:: SUPPLIED MATERIAL ::
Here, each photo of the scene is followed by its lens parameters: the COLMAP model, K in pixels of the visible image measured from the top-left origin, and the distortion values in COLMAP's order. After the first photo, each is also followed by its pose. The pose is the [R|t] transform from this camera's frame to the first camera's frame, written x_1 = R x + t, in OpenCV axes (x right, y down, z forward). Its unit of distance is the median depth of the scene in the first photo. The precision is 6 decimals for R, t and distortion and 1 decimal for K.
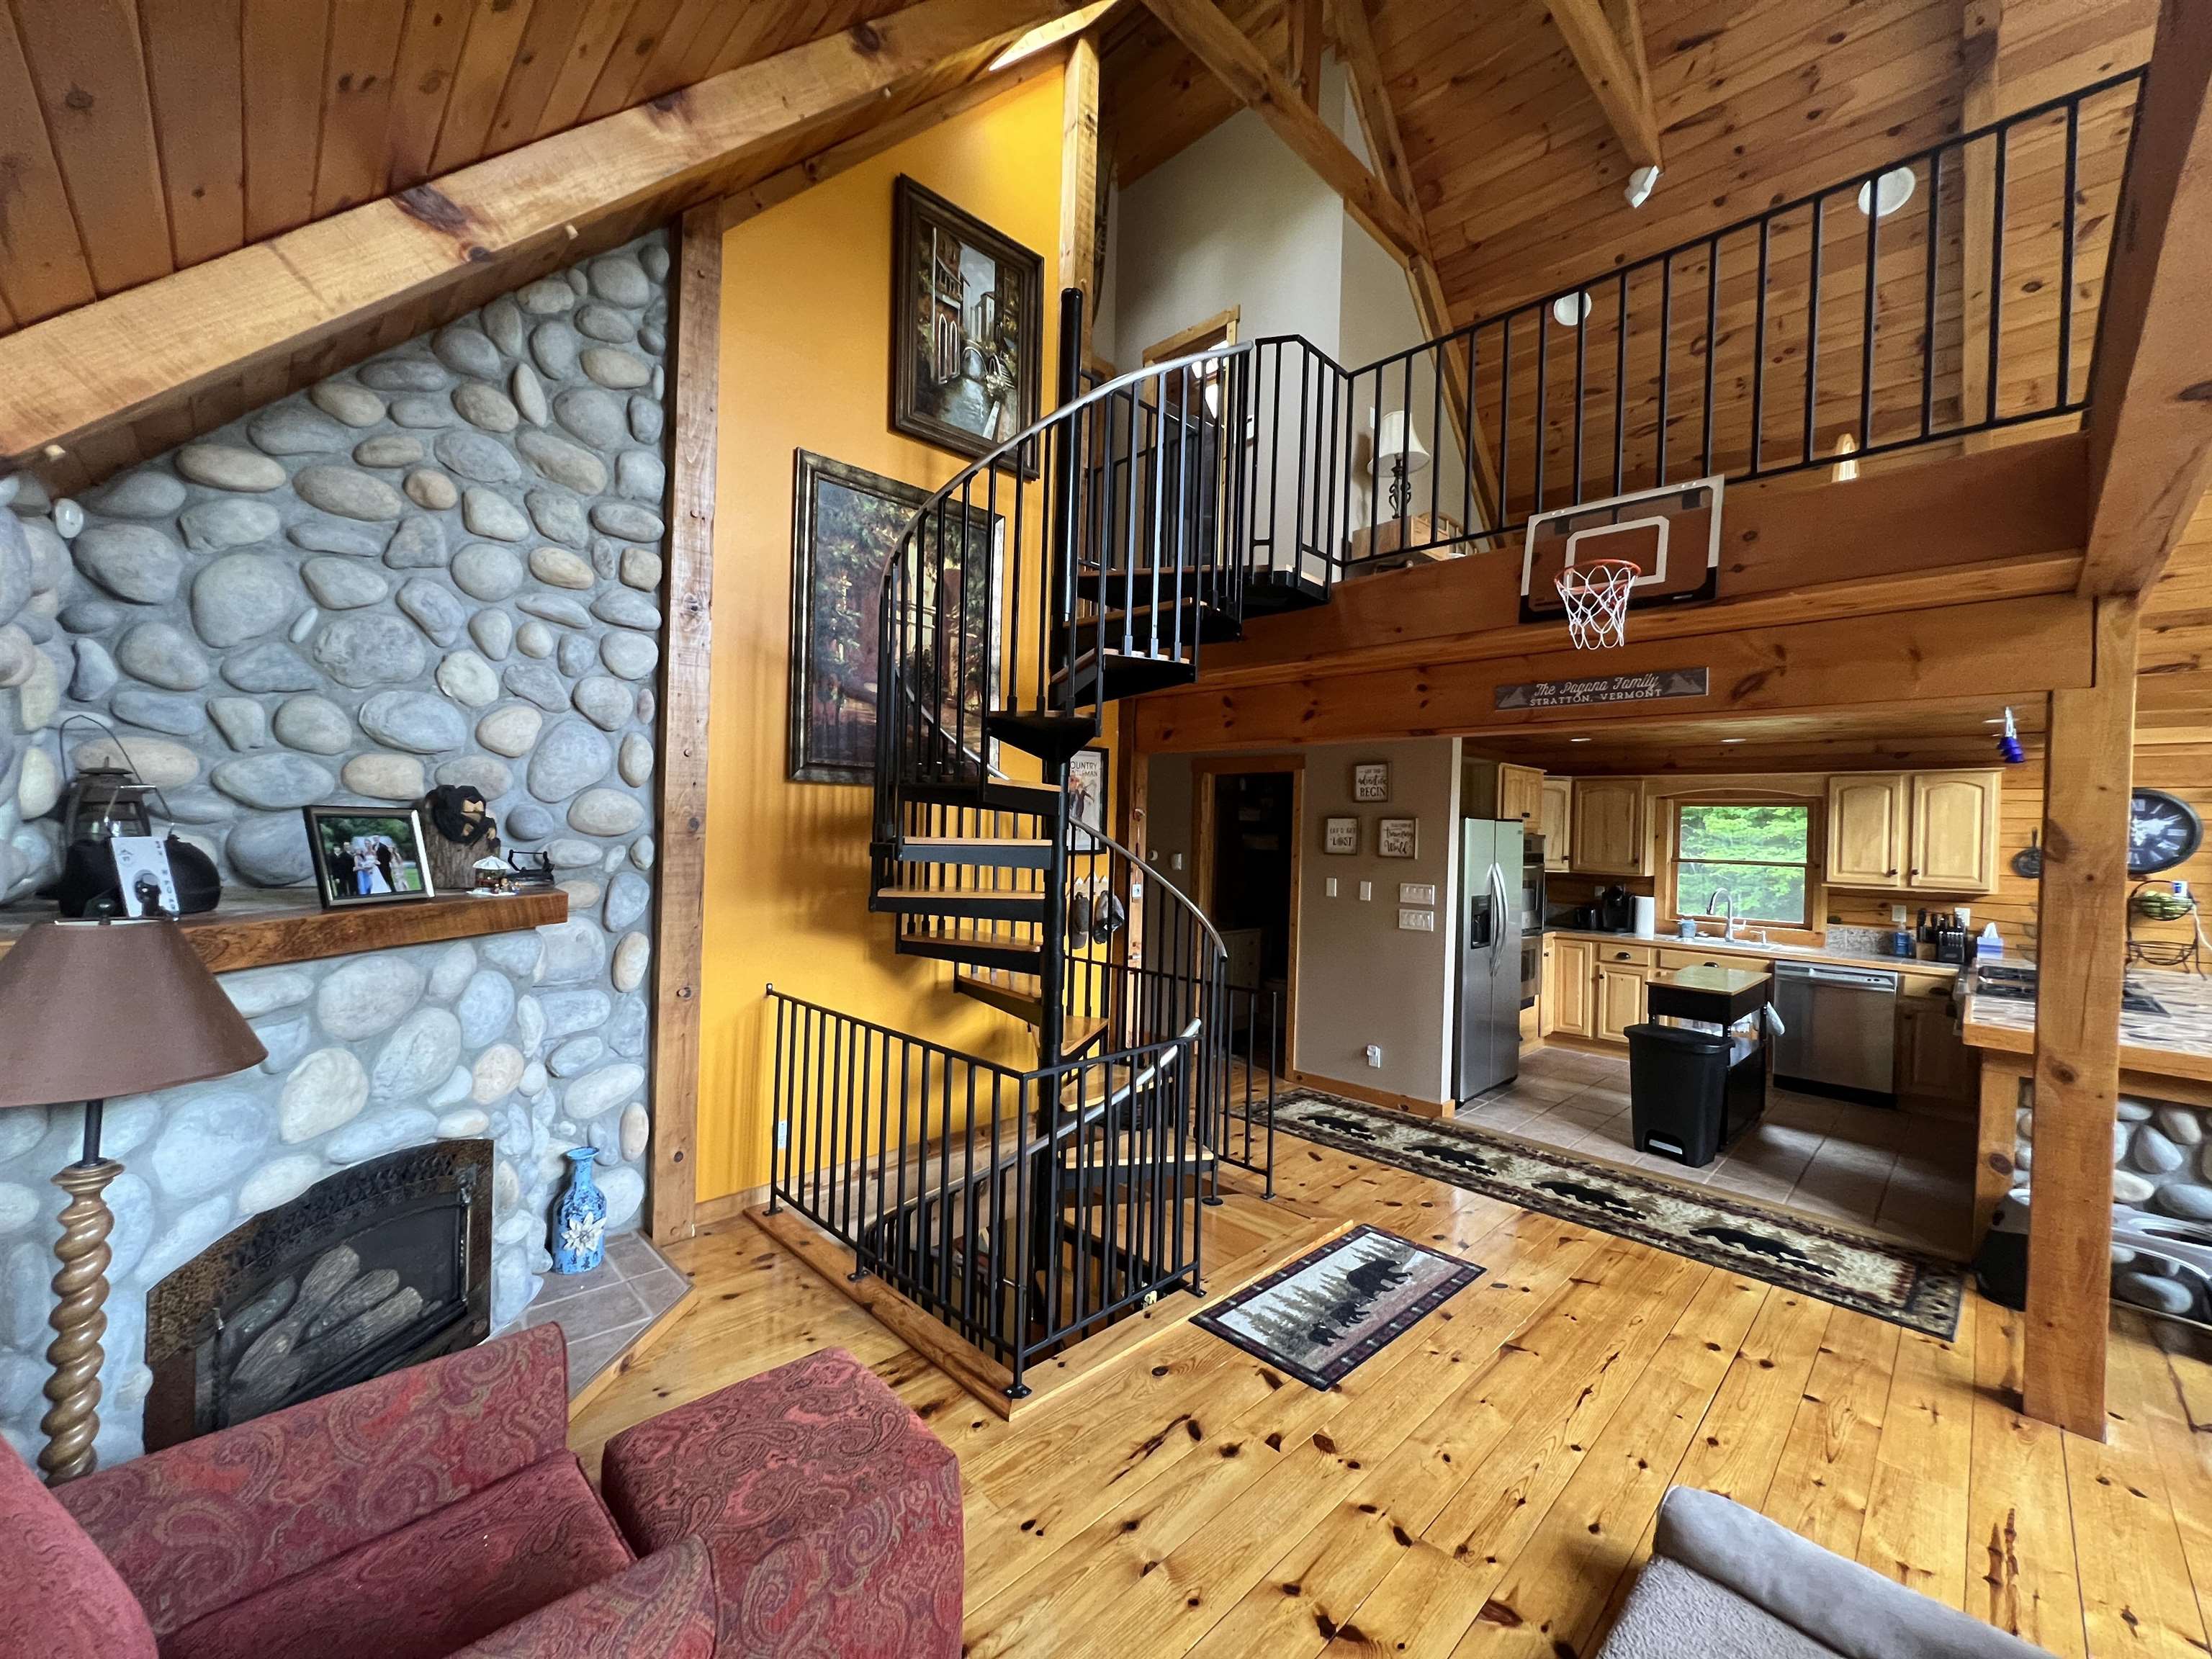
lens RADIAL K [[882.5, 0, 1105.0], [0, 882.5, 832.0], [0, 0, 1]] dist [-0.000845, 0.000173]
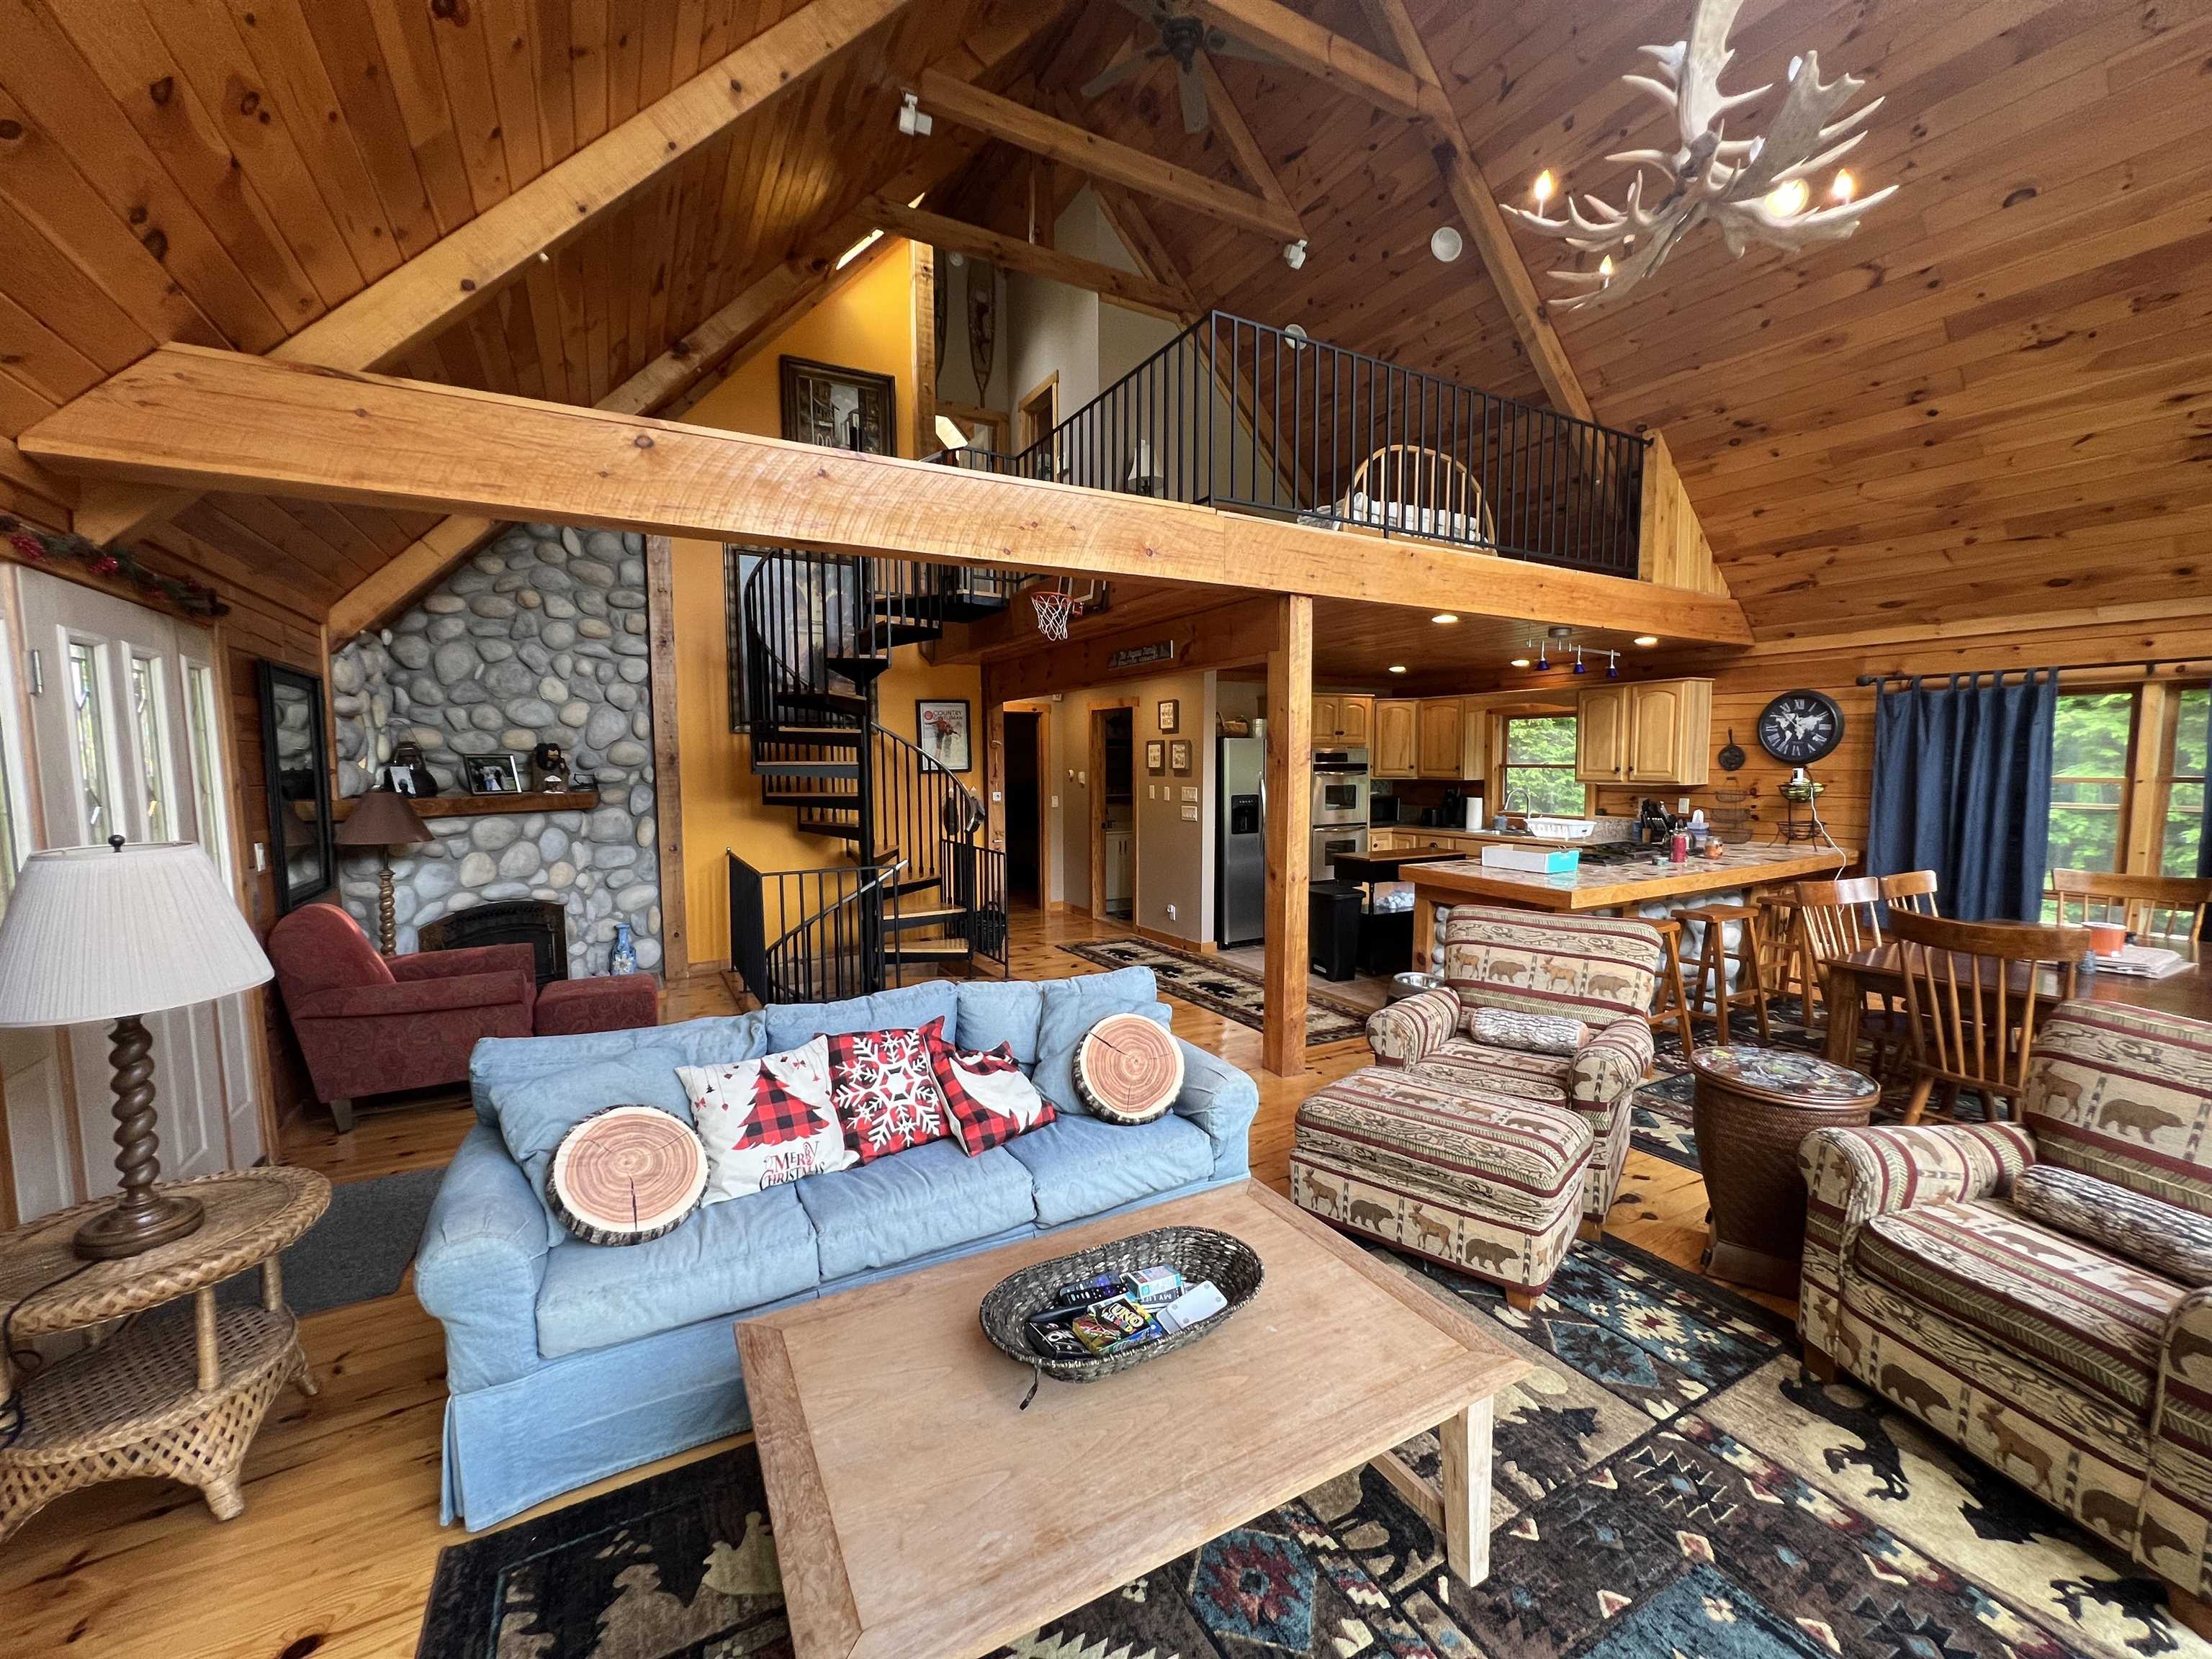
lens RADIAL K [[882.5, 0, 1103.3], [0, 882.5, 830.9], [0, 0, 1]] dist [-0.000845, 0.000173]
pose [[0.963948, -0.010717, -0.265873, 0.924183], [0.030391, 0.997084, 0.069995, 0.041128], [0.264348, -0.075552, 0.961463, -0.574082]]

:: TASK STATEMENT ::
Return the lines above verbatim, leaving out the pictures.

:: ANSWER SECTION ::
Here, each photo of the scene is followed by its lens parameters: the COLMAP model, K in pixels of the visible image measured from the top-left origin, and the distortion values in COLMAP's order. After the first photo, each is also followed by its pose. The pose is the [R|t] transform from this camera's frame to the first camera's frame, written x_1 = R x + t, in OpenCV axes (x right, y down, z forward). Its unit of distance is the median depth of the scene in the first photo. The precision is 6 decimals for R, t and distortion and 1 decimal for K.
lens RADIAL K [[882.5, 0, 1105.0], [0, 882.5, 832.0], [0, 0, 1]] dist [-0.000845, 0.000173]
lens RADIAL K [[882.5, 0, 1103.3], [0, 882.5, 830.9], [0, 0, 1]] dist [-0.000845, 0.000173]
pose [[0.963948, -0.010717, -0.265873, 0.924183], [0.030391, 0.997084, 0.069995, 0.041128], [0.264348, -0.075552, 0.961463, -0.574082]]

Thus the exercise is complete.